Klassifizierung: IGT Colli della Toscana Centrale
Produktion:  nur in den besten Jahren
Schönste Trinkreife: nach zehn bis zwölf Jahren

Gagliole
Dieser Wein enthält rund 90% Sangiovese und 10% Cabernet Sauvignon. Nach der Pressung wird er über 16 Monate in Barriques aus französischer Eiche gelagert, danach in Flaschen abgefüllt um anschliessend sechs weitere Monate im Keller zu reifen. Gagliole IGT ist ein sehr gut strukturierter, ausbalancierter Wein mit dichtem, feinem Tannin.
Klassifizierung: IGT Colli della Toscana Centrale
Trinkreife: nach sechs bis acht Jahren

Rubiolo
Der Rubiolo wird aus Sangiovese und Merlot Trauben vinifiziert. Nach der Pressung wird er zwölf Monate lang zum Teil in grossen Eichenfässern und zum Teil in Stahltanks ausgebaut. Danach wird er in Flaschen abgefüllt um anschliessend noch drei Monate im Keller zu ruhen. Rubiolo ist ein weicher, fruchtiger Wein mit süssen und harmonischen Tanninen.
Klassifizierung: Chianti Classico DOCG

Schönste Trinkreife: nach ein bis fünf Jahren

Gagliole Bianco
Dieser Wein wird aus Procanico, Malvasia und Chardonnay Trauben vinifiziert, die sorgfältig neun Monate lang im Barrique reifen, bevor sie auf den Markt kommen. Der Bianco ist ein Wein mit fruchtigem Bouquet von grosser Intensität und Feinheit.
Klassifizierung: IGT Toscana
Schönste Trinkreife: nach ein bis vier Jahren

Weitere Produkte

Grappa
Der Grappa wird in kleiner Menge aus den eigenem Traubentrester hergestellt. Die lange und sanfte Reifung geschieht in Barriquefässern aus französischer Eiche. Das Resultat ist ein goldfarbener, geschmeidiger Grappa mit würzigem Aroma.
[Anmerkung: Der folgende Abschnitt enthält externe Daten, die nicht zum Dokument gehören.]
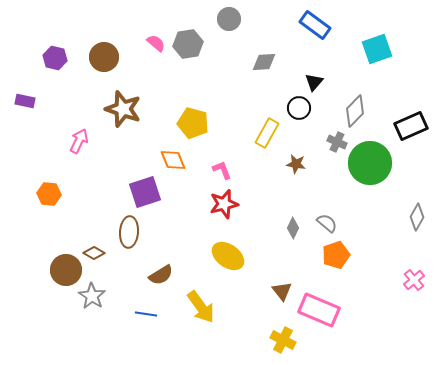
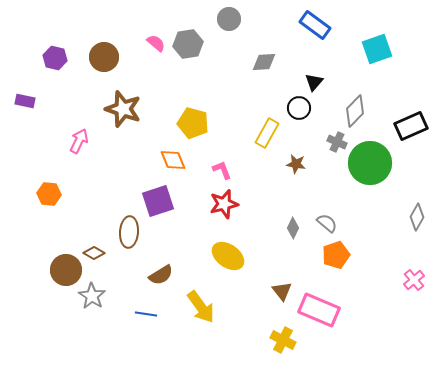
purple square at (145, 192): moved 13 px right, 9 px down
Natives Olivenöl extra vergine
Das Öl wird aus besonders schmackhaften Frantoio, Leccino und Moraiolo Oliven erzeugt, die im November von Hand geerntet werden. Anschliessend werden sie in der eigenen Mühle kaltgepresst, das Öl wird ungefiltert in Flaschen abgefüllt und sollte im Dunkeln bei einer Temperatur von 10 - 15°C gelagert werden. Die hohe Qualität des extra vergine Öls beruht auf dem niedrigen Fettsäuregehalt, der weit tiefer als gesetzlich vorgeschrieben liegt.